EXERCISE BRIEF>
Wherever "yang" shows up in the records below, copy the whole line.

INPUT FOR THIS TASK>
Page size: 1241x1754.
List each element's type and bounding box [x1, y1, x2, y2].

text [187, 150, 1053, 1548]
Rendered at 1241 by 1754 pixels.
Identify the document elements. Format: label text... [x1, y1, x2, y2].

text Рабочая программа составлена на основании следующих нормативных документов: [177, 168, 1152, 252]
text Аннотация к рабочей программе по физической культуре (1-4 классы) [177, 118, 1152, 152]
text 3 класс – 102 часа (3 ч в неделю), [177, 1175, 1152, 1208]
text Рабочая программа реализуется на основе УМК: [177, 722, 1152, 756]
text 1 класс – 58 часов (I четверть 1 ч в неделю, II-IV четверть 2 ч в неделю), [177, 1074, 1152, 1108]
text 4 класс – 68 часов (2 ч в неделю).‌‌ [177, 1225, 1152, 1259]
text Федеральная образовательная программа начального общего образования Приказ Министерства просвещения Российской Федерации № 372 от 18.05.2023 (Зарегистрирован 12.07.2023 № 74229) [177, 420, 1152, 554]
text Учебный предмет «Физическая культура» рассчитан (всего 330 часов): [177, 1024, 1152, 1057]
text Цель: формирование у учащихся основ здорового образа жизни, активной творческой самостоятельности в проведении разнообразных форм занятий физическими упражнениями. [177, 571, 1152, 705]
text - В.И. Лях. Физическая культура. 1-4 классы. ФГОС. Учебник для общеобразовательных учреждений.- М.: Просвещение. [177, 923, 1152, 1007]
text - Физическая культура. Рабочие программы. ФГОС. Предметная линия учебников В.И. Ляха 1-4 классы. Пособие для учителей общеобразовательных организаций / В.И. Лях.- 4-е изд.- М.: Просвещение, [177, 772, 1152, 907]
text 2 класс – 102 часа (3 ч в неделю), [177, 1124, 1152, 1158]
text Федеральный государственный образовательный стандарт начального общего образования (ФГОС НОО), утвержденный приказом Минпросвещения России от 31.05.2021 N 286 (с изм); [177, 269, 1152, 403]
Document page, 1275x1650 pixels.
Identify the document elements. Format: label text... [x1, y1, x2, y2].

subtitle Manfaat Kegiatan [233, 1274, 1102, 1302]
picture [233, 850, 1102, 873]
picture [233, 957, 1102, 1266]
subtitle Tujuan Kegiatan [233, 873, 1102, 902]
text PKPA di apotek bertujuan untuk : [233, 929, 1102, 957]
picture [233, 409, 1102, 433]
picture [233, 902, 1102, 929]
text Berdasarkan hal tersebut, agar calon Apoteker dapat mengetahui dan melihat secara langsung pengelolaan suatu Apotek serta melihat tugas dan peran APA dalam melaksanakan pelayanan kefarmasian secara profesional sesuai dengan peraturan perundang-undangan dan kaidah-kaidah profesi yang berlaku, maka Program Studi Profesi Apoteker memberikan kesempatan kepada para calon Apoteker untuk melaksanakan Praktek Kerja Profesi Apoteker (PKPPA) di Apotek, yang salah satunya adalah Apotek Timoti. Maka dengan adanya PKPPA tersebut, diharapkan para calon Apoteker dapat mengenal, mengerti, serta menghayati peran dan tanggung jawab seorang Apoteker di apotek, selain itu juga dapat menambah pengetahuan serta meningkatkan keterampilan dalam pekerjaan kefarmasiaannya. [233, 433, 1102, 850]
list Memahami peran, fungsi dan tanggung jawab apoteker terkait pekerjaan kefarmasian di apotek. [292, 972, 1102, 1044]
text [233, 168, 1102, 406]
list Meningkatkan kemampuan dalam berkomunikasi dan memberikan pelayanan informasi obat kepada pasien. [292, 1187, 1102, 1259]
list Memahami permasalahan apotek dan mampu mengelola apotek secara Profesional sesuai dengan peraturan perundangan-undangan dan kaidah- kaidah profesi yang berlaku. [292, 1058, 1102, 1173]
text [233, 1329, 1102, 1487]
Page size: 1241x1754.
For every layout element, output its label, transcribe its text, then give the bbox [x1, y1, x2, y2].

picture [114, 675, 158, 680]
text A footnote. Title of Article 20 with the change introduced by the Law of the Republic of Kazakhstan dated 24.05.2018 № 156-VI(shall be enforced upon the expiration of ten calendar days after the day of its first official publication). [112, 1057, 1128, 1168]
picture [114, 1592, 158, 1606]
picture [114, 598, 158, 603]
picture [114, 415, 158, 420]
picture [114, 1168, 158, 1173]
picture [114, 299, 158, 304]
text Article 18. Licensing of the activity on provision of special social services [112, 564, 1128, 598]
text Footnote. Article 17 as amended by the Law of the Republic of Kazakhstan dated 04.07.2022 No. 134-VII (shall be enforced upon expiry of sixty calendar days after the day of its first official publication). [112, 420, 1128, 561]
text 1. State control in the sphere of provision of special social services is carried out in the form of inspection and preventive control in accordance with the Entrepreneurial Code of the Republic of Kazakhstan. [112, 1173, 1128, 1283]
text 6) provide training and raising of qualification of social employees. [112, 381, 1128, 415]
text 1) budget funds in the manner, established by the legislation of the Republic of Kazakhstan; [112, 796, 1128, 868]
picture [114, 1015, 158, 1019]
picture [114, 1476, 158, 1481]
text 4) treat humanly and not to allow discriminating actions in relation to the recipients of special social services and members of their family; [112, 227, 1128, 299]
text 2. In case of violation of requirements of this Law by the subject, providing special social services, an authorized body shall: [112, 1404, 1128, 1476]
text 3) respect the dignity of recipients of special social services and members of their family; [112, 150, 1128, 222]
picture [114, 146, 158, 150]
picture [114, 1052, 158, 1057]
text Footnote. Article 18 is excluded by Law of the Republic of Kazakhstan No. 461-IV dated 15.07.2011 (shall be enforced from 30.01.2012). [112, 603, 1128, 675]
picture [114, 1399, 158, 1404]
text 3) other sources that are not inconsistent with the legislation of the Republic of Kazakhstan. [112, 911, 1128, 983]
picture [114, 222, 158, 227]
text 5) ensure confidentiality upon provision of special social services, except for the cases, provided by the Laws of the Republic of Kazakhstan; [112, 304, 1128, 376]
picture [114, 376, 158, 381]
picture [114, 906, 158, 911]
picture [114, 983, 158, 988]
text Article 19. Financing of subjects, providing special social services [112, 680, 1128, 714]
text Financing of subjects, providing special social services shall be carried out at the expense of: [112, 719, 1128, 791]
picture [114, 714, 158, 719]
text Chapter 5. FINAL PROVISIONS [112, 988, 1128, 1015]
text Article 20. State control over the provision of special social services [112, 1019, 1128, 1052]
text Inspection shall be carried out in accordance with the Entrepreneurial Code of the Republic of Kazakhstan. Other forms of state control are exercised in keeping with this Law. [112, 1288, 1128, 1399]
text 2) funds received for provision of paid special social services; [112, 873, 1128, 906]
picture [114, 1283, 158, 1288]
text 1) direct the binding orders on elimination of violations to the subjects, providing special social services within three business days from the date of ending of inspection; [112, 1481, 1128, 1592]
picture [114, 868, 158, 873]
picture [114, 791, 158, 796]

EXERCISE RESPONSE>
text Berdasarkan hal tersebut, agar calon Apoteker dapat mengetahui dan melihat secara langsung pengelolaan suatu Apotek serta melihat tugas dan peran APA dalam melaksanakan pelayanan kefarmasian secara profesional sesuai dengan peraturan perundang-undangan dan kaidah-kaidah profesi yang berlaku, maka Program Studi Profesi Apoteker memberikan kesempatan kepada para calon Apoteker untuk melaksanakan Praktek Kerja Profesi Apoteker (PKPPA) di Apotek, yang salah satunya adalah Apotek Timoti. Maka dengan adanya PKPPA tersebut, diharapkan para calon Apoteker dapat mengenal, mengerti, serta menghayati peran dan tanggung jawab seorang Apoteker di apotek, selain itu juga dapat menambah pengetahuan serta meningkatkan keterampilan dalam pekerjaan kefarmasiaannya. [233, 433, 1102, 850]
list Memahami permasalahan apotek dan mampu mengelola apotek secara Profesional sesuai dengan peraturan perundangan-undangan dan kaidah- kaidah profesi yang berlaku. [292, 1058, 1102, 1173]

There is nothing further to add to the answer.